Etiquette and Gorilla Tactics

We aren't talking guerilla warfare here, but gorilla play-fair!"

To Learn Social Etiquette and to Settle Scores, Gorillas Play a Simple Children's Game of “Tag”

There may be no game simpler than tag. To play, you need nothing but a few friends and some energy. In fact, tag is so easy to play that it reaches other primate species: Gorillas like to play, too.

Marina Davila Ross and colleagues spent three years watching and filming gorilla colonies at Germany and Swiss zoos for a study now out in Biology Letters. They shot footage of 21 different young gorillas goofing around in a game that resembles human children playing tag.

Like human tag, one gorilla runs up to another and taps, hits, or outright punches the second. The hitter then usually runs away, attempting to avoid being hit back. Davila Ross and her colleagues also noticed that, like kids, the gorillas would reverse roles, so sometimes the first hitter would be the tagger, and vice versa. All African great apes appear to play tag, and younger apes play it much more often than their elders. Tree-dwelling orangutans likely also play a similar game, but not on the ground, according to Davila Ross in Discovery News.
"That was incredibly rude and your father and I will not tolerate poor manners around here any longer!"  Young gorillas need the opportunities to learn valuable social skills and gorilla “etiquette” which will stand them in good stead in their later lives. 
Gorillas games, like their analogues in human kids’ games, would seem to play a role in social development and learning to play nice with each other. Gorillas strike each other pretty hard during play, Davila Ross says, but they’re careful not to strike too hard.

The game is thought to prepare gorillas for conflicts that might arise over food or mates. “This kind of playful behaviour lets them test their group members and learn what the borders are,” she added. “How far you can go with an individual is important for social interactions later in life.
Not all gorillas have an easy time learning the social skills they need to get along in a group. Case in point; Patrick... A 430-pound silverback male gorilla living in Dallas for 18 years, who made headlines in 2013. 'Sexist' gorilla being kicked out of Dallas Zoo," wrote the New York Daily News; "Male Dallas Zoo gorilla to get therapy for sexist attitude," claimed Reuters. But Patrick's not sexist, he just doesn't like the company of other gorillas. He's underscored his preference for solitude by nipping or biting the females.

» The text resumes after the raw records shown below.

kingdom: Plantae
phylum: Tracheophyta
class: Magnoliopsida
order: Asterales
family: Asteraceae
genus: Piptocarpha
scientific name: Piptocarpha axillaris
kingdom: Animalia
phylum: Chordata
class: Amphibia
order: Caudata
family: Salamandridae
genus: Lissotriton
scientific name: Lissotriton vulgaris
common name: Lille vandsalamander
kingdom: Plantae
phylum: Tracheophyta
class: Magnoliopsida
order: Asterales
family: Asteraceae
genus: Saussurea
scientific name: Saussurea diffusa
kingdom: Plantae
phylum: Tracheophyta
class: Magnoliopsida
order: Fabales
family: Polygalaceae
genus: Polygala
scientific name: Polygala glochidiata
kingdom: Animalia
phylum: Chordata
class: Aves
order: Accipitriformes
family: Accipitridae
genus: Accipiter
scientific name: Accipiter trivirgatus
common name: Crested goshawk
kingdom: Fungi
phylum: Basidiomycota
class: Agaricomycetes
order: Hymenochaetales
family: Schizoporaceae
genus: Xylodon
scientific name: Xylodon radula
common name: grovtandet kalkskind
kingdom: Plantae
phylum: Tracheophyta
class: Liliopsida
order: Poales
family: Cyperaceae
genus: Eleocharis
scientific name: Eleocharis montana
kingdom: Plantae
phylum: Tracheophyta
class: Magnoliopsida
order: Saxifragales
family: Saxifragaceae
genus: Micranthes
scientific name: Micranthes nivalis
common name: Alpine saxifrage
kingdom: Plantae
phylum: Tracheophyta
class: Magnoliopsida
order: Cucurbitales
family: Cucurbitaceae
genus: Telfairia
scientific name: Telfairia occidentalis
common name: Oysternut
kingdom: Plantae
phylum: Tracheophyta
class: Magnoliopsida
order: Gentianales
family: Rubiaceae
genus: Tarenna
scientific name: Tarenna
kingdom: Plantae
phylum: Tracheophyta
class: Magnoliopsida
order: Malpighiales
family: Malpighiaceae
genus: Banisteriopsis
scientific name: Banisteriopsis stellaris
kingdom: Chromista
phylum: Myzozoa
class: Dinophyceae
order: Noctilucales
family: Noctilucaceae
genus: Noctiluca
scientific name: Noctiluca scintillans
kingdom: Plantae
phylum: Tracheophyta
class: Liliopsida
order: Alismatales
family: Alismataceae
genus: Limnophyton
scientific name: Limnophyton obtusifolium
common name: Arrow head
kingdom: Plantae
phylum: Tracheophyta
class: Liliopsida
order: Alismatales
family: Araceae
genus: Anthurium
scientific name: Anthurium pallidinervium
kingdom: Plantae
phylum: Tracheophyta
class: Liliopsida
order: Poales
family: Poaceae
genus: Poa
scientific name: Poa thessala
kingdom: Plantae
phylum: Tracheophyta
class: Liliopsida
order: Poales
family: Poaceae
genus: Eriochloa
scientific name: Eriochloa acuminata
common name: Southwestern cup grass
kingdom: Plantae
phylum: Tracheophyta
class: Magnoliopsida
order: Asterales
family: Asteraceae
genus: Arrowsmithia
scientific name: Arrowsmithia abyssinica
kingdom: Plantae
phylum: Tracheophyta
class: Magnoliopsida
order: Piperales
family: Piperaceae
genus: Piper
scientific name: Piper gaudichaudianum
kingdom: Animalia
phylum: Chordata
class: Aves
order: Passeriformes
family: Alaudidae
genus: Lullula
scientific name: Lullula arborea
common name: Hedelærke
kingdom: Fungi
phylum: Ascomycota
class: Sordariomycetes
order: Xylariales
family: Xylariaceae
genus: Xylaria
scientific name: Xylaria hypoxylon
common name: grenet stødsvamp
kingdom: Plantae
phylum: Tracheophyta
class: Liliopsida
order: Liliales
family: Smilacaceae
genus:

So Patrick was moved to the Riverbanks Zoo and Gardens in Columbia, South Carolina.  Hand-reared as an infant, the large silverback gorilla, was simply having a harder time than most in mastering the basics of "gorilla etiquette." 
Davila Ross argues that gorilla tag is even more revealing than that. Those who are lower on the social ladder tend to be the instigators of the game, trying to get a leg up or an ego boost from besting a gorilla with more social status. Thus, she argues, the gorillas are aware of social inequities, and the competition of playing tag teaches them how to deal with unfair situations by seizing a competitive advantage, like smacking your friend and then running away.

It remains unknown to what extent unequal play itself gives animals a more competitive edge,” the scientists write. But while further research will attack that question, one thing is clear: Humans probably wouldn’t fare well in an inter-species game of tag, as we wouldn’t describe the force with which they strike one another as 'playful.